For people who are interested in what kinds of things physicists were thinking about in the exciting late-19th/early-20th century, Helge Kragh's Quantum Generations is an excellent (if sometimes perhaps too technical) history of physics, and is not teleological like many bomb-centric histories of physics are (e.g. Rhodes' book on the history of the atomic bomb, while excellent, of course is interested primarily in what led to the bomb — Kragh's book does include the bomb of course but is not oriented around it).
I've read that it may have been as much as a half-century before anyone else discovered the theory of relativity
That's only General Relativity. Special Relativity was actually a pretty obvious theory - all you needed to do was add an assumption that there's a velocity that's constant for all inertial frames. Someone else would've quickly figured it out if not Einstein.
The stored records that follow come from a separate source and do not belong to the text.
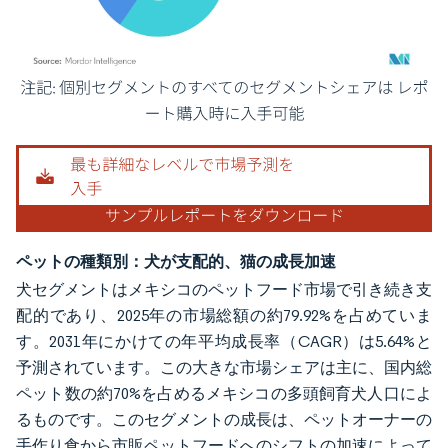
画像 © Mordor Intelligence。再利用にはCC BY 4.0の表示が必要です。
ペットの種類別：犬が支配的、猫の成長加速
犬セグメントはメキシコのペットフード市場で引き続き支
配的であり、2025年の市場総額の約79.92%を占めていま
す。2031年にかけての年平均成長率（CAGR）は5.64%と
予測されています。この大きな市場シェアは主に、国内総
ペット数の約70%を占めるメキシコの多頭飼育犬人口によ
るものです。このセグメントの成長は、ペットオーナーの
手作り食から市販ペットフードへのシフトの加速によって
Special Relativity is useful to compute energies and velocities of particles and gives rise to mass-energy equivalence which is also extremely useful for calculations in nuclear and particle physics.
So, yes, the theory of special relativity is very important to nuclear physics. But no, there's no strong indication that without Einstein this leap would've not been made during that time period.
It's speculated, however, that General Relativity was a huge leap given the existing state of physics and would've taken longer to derive without Einstein. But that's a very subjective and speculative statement and there's no evidence or science you can use to gauge these things - so you're unlikely to get a useful answer regarding that.
You might enjoy the following Wikipedia pages:
http://en.wikipedia.org/wiki/History_of_special_relativity
http://en.wikipedia.org/wiki/History_of_general_relativity
Edit: To definitively answer your question: No, the creation of atom bombs was not possible (unless by accident, somehow) without early quantum mechanics and special relativity.
No it would not be necessary. E = mc^2 applies to chemical reactions as well as nuclear reactions, but people were doing chemistry long before relativity.
Relativity allows us to understand the underlying mechanisms of nuclear weapons, but that understanding is largely academic with existing technology and would not be necessary to actually make the bomb.